SecureIoT, SEMIoTICS and ENACT focus on predictive security services, pattern driven security and trustworthy DevOps practices for industrial and transport use cases. IoTCrawler looks at discovery and anomaly detection, for example spotting suspicious consumption patterns in water or energy data. Other projects like BRAIN IoT, SOFIE, CHARIoT and SERIoT extend into distributed ledgers, secure networking and cross domain pilots in airports, food chains and energy markets. 


For smart tangibles teams, this matters less as EU grant news and more as a source of architectural patterns. Many of the outputs are public: models, reference implementations and guidelines that can be reused in commercial stacks.
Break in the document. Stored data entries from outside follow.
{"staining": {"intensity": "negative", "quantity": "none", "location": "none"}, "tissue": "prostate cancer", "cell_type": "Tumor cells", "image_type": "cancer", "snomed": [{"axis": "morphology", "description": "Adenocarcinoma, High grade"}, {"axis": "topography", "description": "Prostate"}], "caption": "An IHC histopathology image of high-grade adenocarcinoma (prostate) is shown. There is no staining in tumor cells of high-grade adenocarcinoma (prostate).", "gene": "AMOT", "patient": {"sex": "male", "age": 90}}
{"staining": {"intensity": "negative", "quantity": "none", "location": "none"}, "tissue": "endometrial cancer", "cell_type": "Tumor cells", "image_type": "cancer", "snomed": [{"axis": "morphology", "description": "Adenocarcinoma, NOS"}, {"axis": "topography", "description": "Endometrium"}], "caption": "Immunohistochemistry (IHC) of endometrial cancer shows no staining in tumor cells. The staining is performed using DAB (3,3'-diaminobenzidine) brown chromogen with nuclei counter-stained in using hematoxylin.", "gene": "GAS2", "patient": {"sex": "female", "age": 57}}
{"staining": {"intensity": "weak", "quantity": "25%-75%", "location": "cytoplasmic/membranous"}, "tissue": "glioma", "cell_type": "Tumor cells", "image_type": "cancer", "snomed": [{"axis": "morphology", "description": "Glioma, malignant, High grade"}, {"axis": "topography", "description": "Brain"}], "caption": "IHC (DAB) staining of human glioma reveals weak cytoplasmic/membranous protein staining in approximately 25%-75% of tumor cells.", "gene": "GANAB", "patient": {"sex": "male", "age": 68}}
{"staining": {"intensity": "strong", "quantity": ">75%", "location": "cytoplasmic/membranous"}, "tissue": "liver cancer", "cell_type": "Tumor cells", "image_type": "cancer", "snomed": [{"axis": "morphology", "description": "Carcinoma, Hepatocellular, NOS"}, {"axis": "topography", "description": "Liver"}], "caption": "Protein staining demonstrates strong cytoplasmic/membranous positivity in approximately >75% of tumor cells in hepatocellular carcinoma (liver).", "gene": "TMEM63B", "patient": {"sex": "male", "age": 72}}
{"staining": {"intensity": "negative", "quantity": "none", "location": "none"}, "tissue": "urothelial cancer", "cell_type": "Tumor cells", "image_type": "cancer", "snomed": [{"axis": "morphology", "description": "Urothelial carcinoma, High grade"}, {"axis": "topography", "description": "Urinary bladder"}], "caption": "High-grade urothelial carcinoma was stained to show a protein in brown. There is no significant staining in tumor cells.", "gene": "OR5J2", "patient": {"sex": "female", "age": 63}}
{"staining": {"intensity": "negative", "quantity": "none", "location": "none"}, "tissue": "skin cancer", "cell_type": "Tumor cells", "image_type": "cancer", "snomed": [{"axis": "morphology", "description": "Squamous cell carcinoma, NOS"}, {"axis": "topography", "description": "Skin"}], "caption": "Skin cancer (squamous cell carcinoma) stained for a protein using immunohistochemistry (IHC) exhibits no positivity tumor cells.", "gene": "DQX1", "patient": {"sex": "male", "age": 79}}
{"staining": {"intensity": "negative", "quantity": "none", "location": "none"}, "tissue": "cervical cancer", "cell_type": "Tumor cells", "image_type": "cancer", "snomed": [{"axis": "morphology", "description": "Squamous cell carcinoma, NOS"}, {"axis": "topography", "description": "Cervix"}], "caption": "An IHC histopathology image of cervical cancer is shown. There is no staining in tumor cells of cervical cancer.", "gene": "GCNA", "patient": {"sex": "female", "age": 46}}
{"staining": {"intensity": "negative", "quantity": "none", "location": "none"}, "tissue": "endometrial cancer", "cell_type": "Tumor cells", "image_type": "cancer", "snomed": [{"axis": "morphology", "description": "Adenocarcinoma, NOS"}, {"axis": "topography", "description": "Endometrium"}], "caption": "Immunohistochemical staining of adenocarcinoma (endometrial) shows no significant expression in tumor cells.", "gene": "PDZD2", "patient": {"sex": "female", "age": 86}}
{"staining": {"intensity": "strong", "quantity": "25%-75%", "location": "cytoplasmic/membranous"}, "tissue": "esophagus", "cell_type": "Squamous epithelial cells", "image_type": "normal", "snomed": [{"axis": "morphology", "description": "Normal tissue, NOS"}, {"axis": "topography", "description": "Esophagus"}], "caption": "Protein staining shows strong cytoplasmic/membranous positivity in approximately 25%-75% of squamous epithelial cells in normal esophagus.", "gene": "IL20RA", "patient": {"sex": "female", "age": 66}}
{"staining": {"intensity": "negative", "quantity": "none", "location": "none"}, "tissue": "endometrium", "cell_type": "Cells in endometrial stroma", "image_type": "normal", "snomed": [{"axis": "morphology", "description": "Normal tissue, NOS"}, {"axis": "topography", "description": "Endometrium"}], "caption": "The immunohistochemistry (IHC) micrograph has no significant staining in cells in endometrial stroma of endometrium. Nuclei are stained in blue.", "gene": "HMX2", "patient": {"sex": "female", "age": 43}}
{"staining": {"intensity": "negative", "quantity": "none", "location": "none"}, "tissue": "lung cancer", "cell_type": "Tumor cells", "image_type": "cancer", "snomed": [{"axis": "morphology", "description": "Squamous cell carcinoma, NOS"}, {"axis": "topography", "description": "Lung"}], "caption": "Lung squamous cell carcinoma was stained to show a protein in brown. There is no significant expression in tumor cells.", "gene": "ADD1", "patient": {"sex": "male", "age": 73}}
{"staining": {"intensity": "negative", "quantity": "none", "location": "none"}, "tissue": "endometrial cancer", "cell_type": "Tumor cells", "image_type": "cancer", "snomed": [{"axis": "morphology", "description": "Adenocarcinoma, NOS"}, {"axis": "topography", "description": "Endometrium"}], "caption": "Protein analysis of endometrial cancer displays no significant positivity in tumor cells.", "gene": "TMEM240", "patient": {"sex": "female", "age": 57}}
As EU consumer IoT security and cyber resilience regulations bite, having architectures that align with these patterns will make certification and labelling smoother.


Signals to Watch

  • Commercial platforms citing outputs from SecureIoT, SEMIoTICS, ENACT or related projects in their security documentation. 

  • EU cyber resilience and device security schemes referencing practices proven in these pilots. 

  • Startups productising specific pieces of these frameworks, such as anomaly detection modules for utilities or security DevOps pipelines for industrial IoT. 

  • National funding calls that require use or alignment with this cluster’s outputs in critical infrastructure projects. 


Key Links





From TheRoad / Smart Tangibles



  • Previous issue: Smart Tangibles News Digest #2604

  • Deep dive and case submissions: Smart Tangibles case study submission page - share real world examples of connected products, smart infrastructure, and service backed hardware. 

  • Smart Tangibles book progress: The manuscript is incorporating new chapters on edge orchestration, domain specific IoT platforms (like smart retail), and security baselines for long lived devices.



How to Use This Digest


  • Treat these stories as prompts for roadmap reviews - where should your next generation hardware assume edge AI, higher security baselines, or Matter and Thread as default plumbing.

  • Use the “Signals to Watch” bullets as inputs to risk registers and opportunity maps, especially around lifecycle management, platform dependencies, and standards adoption.

  • Bring one story per week into cross functional discussions between product, hardware, security, and operations to stress test assumptions about stacks and partners.

  • For strategy and finance teams, map the market and standards trends here against your own unit economics and portfolio bets to see where assumptions are shifting under your feet.